▸ **TO DO**
Collect every line in the items below that contains the word "pose". Letter case counts.
═══ DATA FOR THIS TASK
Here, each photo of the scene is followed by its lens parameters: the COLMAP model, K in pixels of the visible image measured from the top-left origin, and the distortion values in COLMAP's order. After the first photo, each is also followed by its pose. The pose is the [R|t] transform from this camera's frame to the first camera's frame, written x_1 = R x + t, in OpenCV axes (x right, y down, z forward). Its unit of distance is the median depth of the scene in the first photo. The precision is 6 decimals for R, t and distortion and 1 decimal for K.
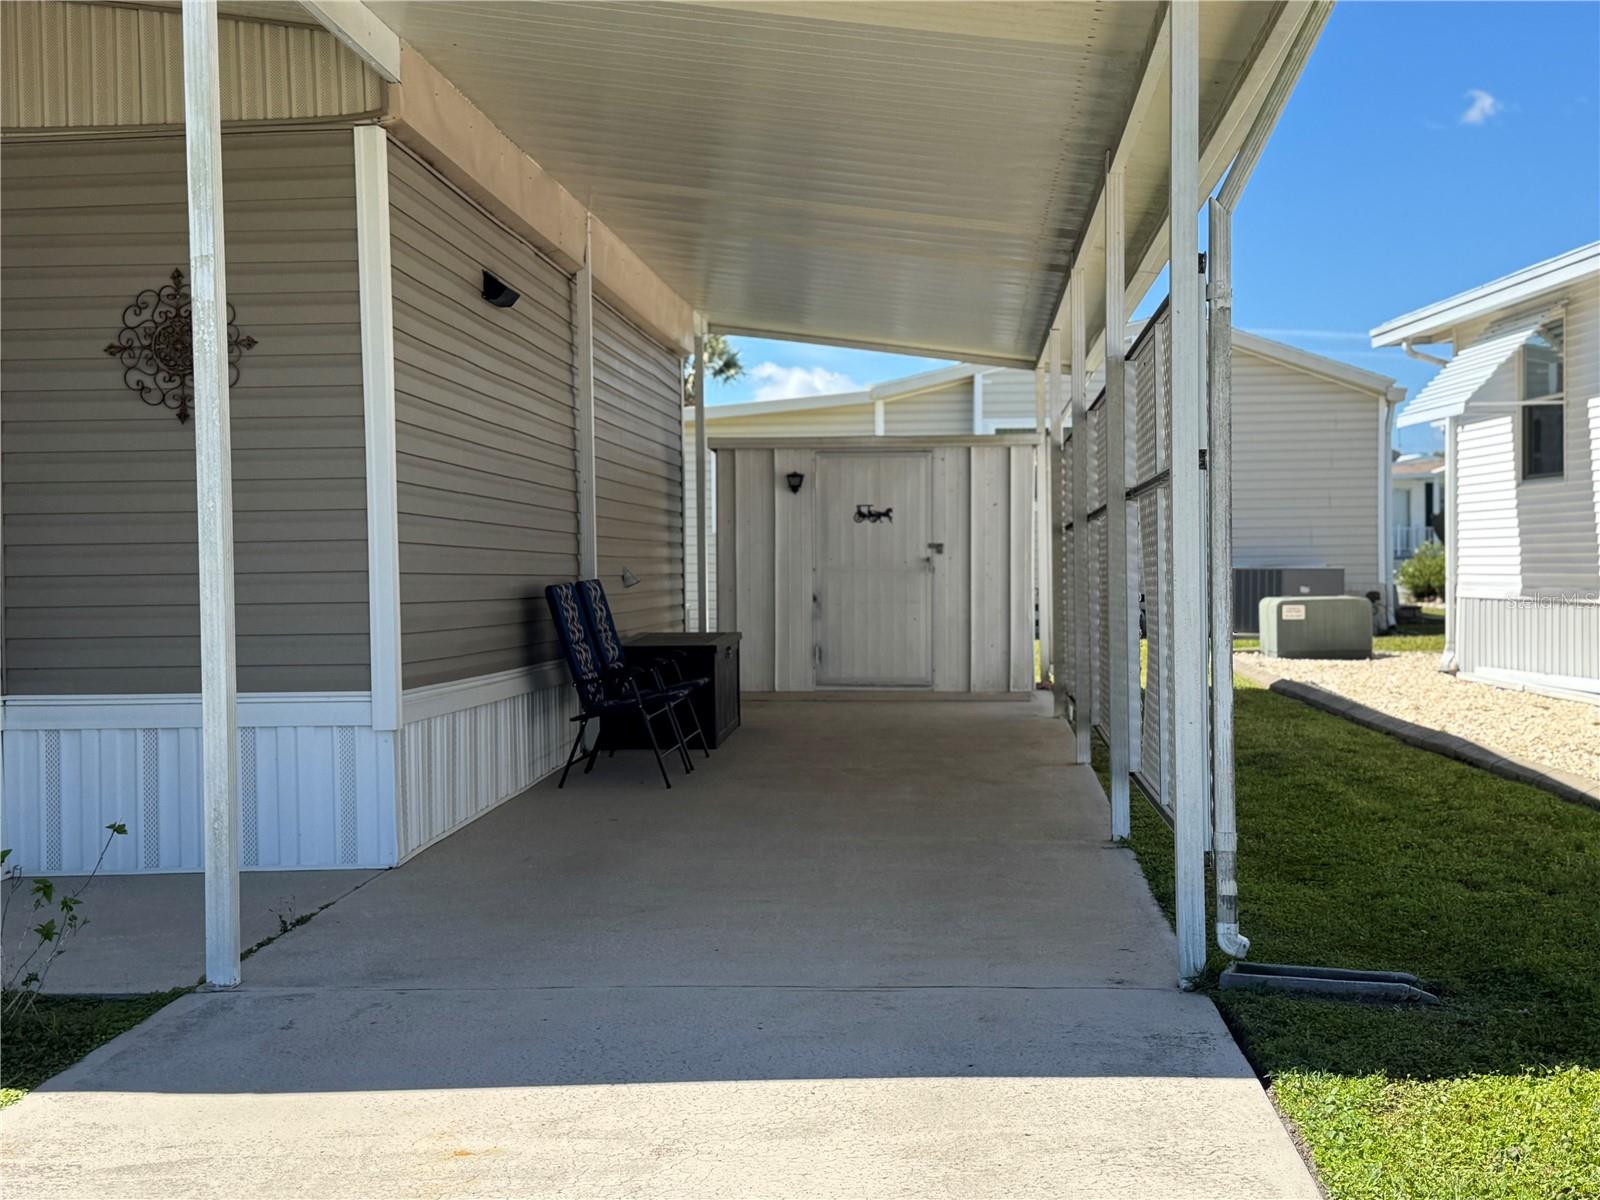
lens RADIAL K [[2012.3, 0, 796.1], [0, 2012.3, 608.7], [0, 0, 1]] dist [0.125744, 0.014932]
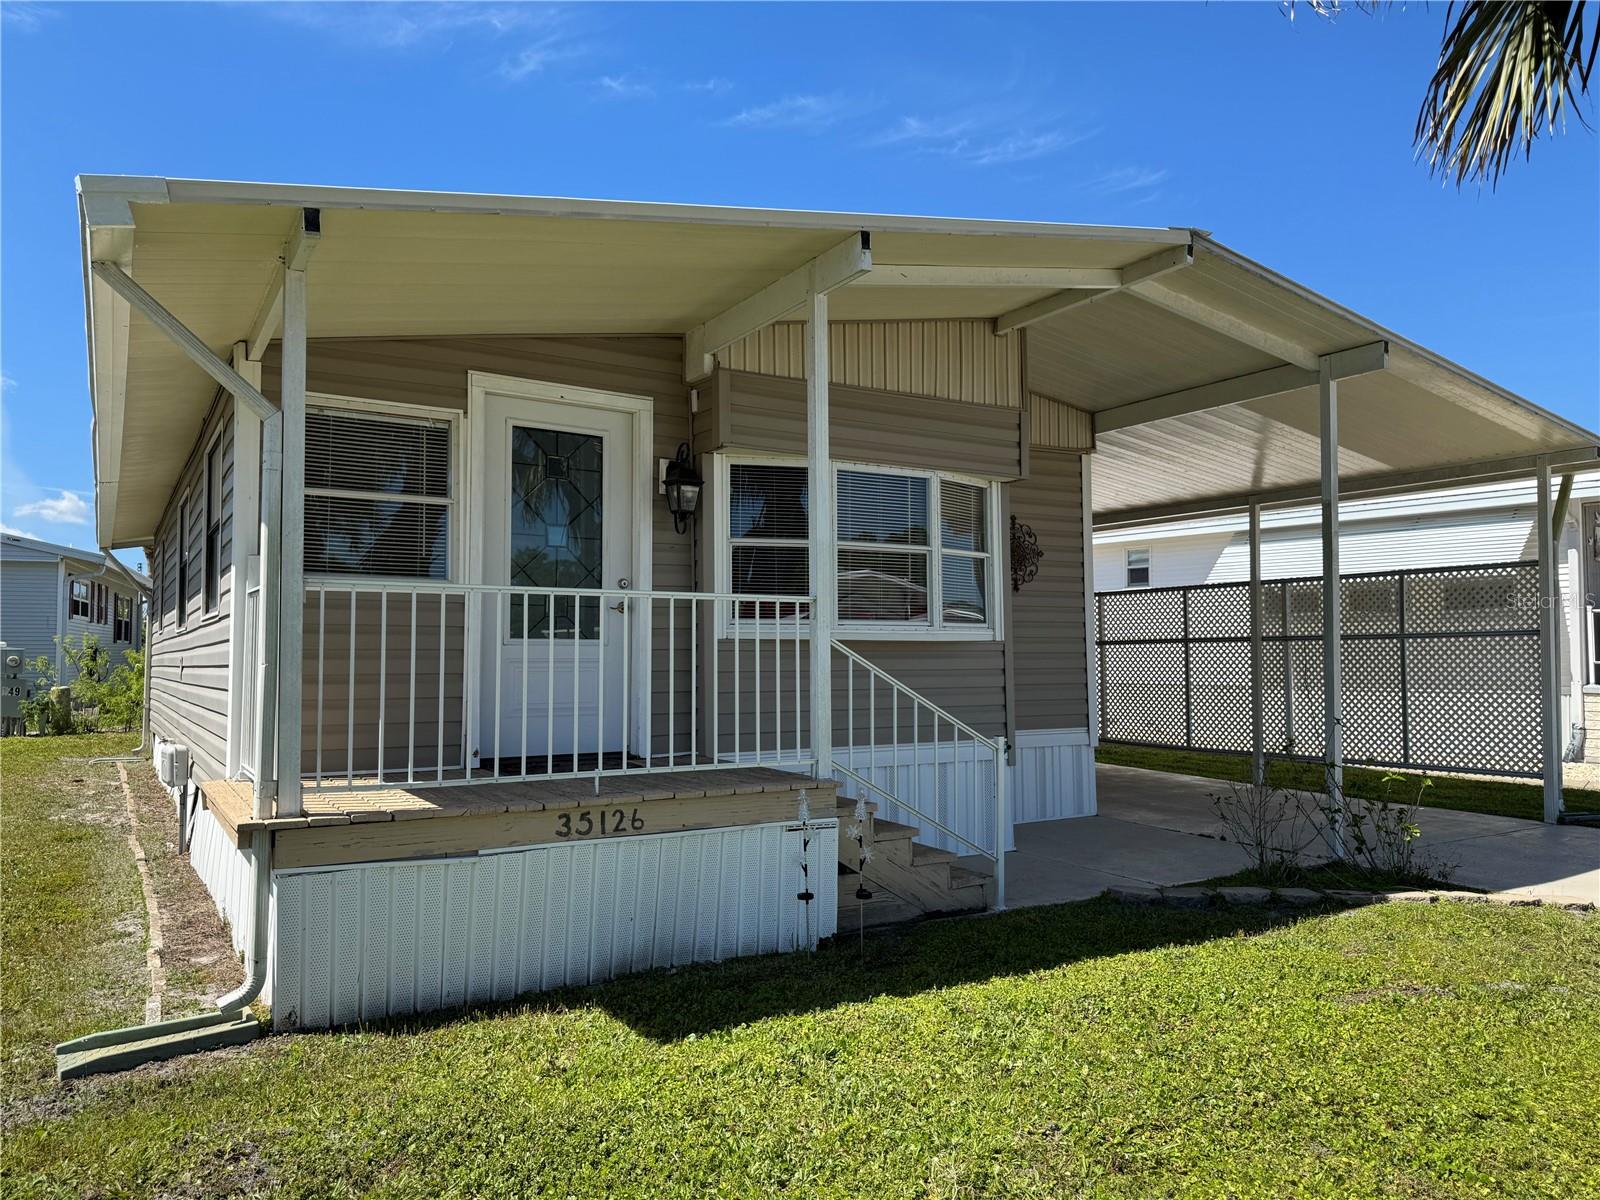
lens RADIAL K [[1118.8, 0, 796.6], [0, 1118.8, 603.3], [0, 0, 1]] dist [0.095567, -0.139190]
pose [[0.802678, 0.040800, 0.595016, -0.746509], [-0.000074, 0.997664, -0.068310, -0.004134], [-0.596413, 0.054787, 0.800806, 0.172806]]
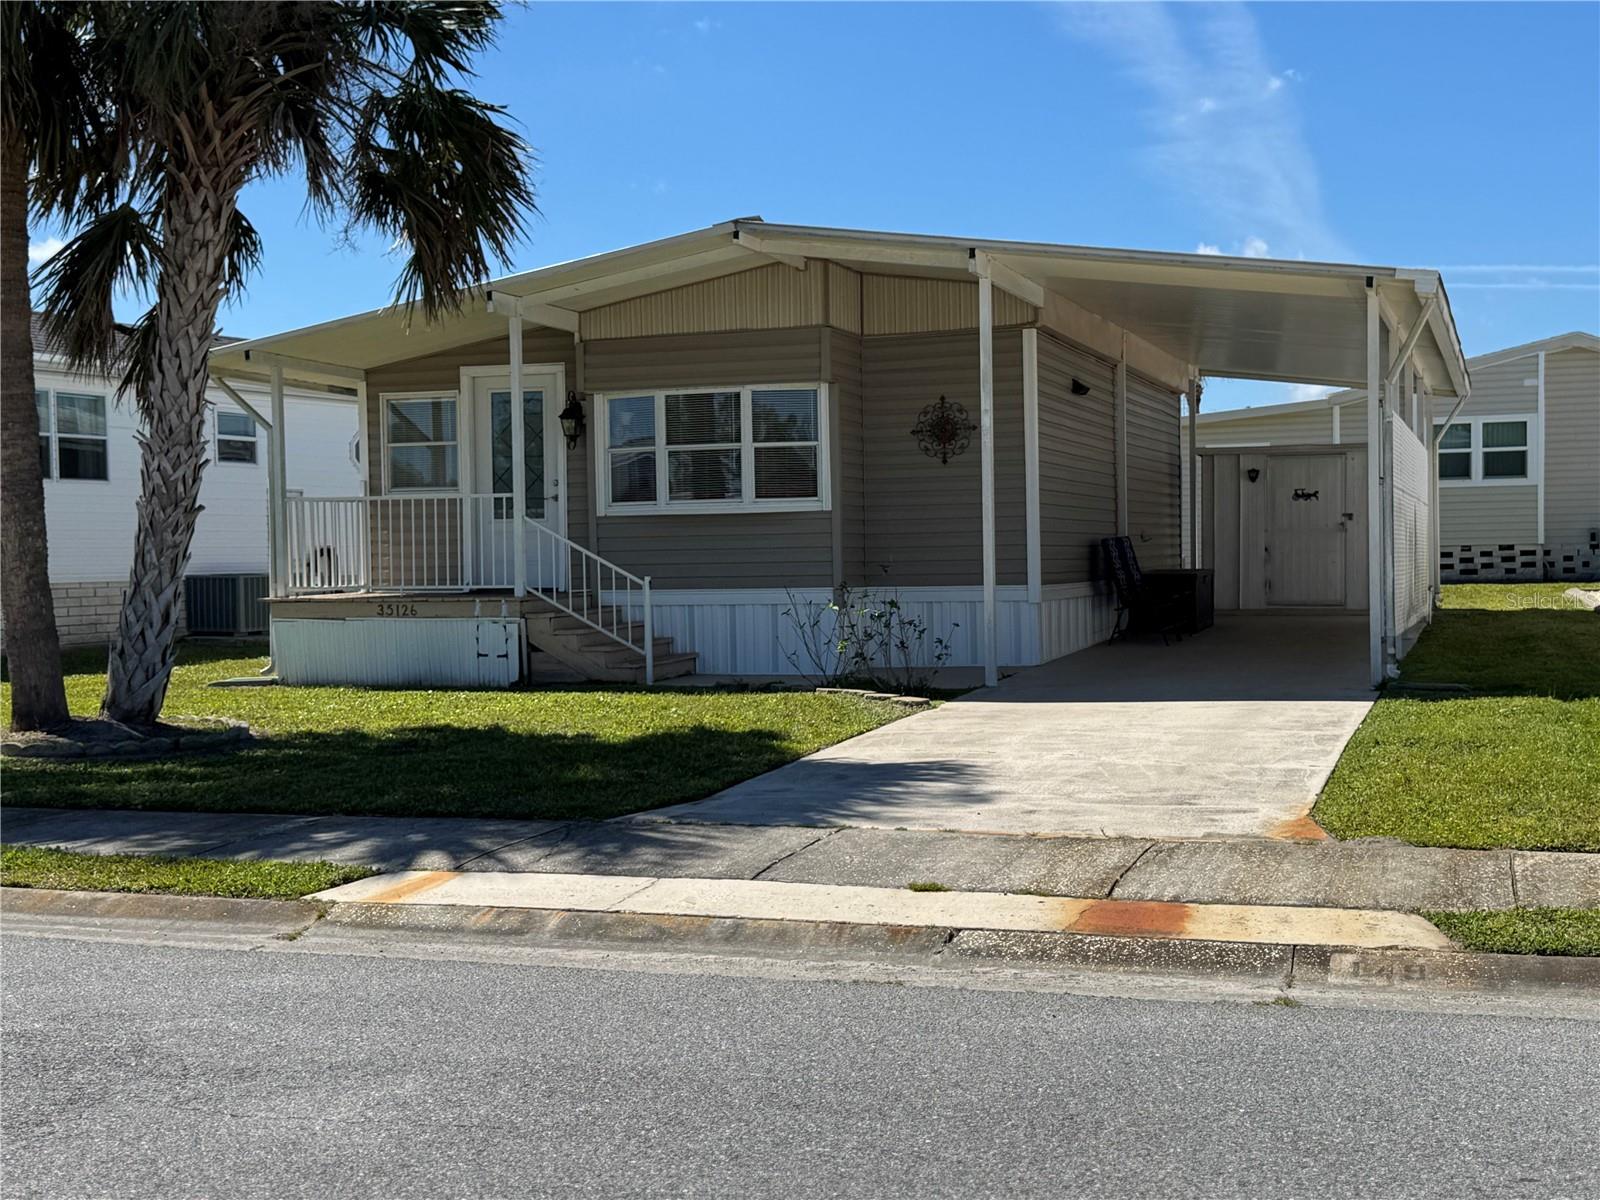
lens RADIAL K [[2012.3, 0, 796.1], [0, 2012.3, 608.7], [0, 0, 1]] dist [0.125744, 0.014932]
pose [[0.968589, 0.002815, -0.248651, 0.060070], [0.000715, 0.999900, 0.014109, 0.023555], [0.248666, -0.013844, 0.968490, -0.784727]]
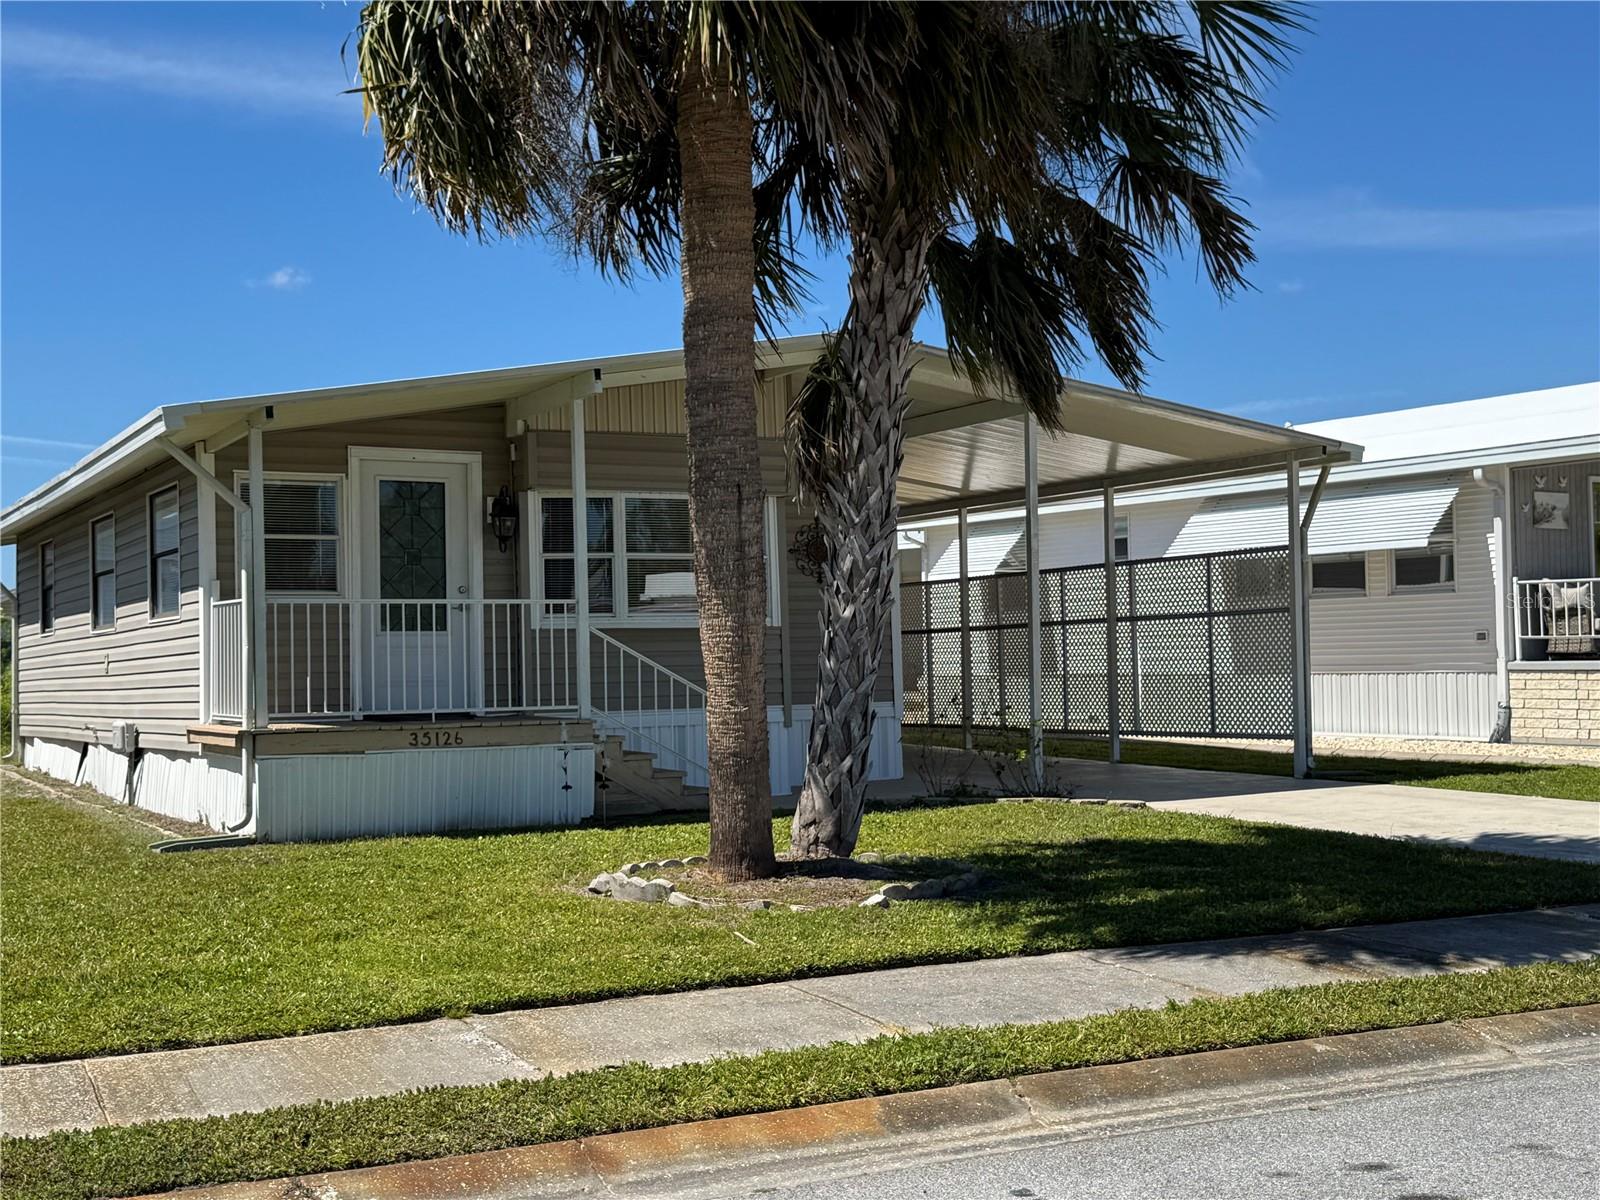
lens RADIAL K [[2012.3, 0, 796.1], [0, 2012.3, 608.7], [0, 0, 1]] dist [0.125744, 0.014932]
pose [[0.834179, 0.012678, 0.551348, -1.037959], [0.017737, 0.998602, -0.049798, 0.031349], [-0.551208, 0.051320, 0.832788, -0.562858]]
══════
▸ **EXERCISE OUTPUT**
Here, each photo of the scene is followed by its lens parameters: the COLMAP model, K in pixels of the visible image measured from the top-left origin, and the distortion values in COLMAP's order. After the first photo, each is also followed by its pose. The pose is the [R|t] transform from this camera's frame to the first camera's frame, written x_1 = R x + t, in OpenCV axes (x right, y down, z forward). Its unit of distance is the median depth of the scene in the first photo. The precision is 6 decimals for R, t and distortion and 1 decimal for K.
pose [[0.802678, 0.040800, 0.595016, -0.746509], [-0.000074, 0.997664, -0.068310, -0.004134], [-0.596413, 0.054787, 0.800806, 0.172806]]
pose [[0.968589, 0.002815, -0.248651, 0.060070], [0.000715, 0.999900, 0.014109, 0.023555], [0.248666, -0.013844, 0.968490, -0.784727]]
pose [[0.834179, 0.012678, 0.551348, -1.037959], [0.017737, 0.998602, -0.049798, 0.031349], [-0.551208, 0.051320, 0.832788, -0.562858]]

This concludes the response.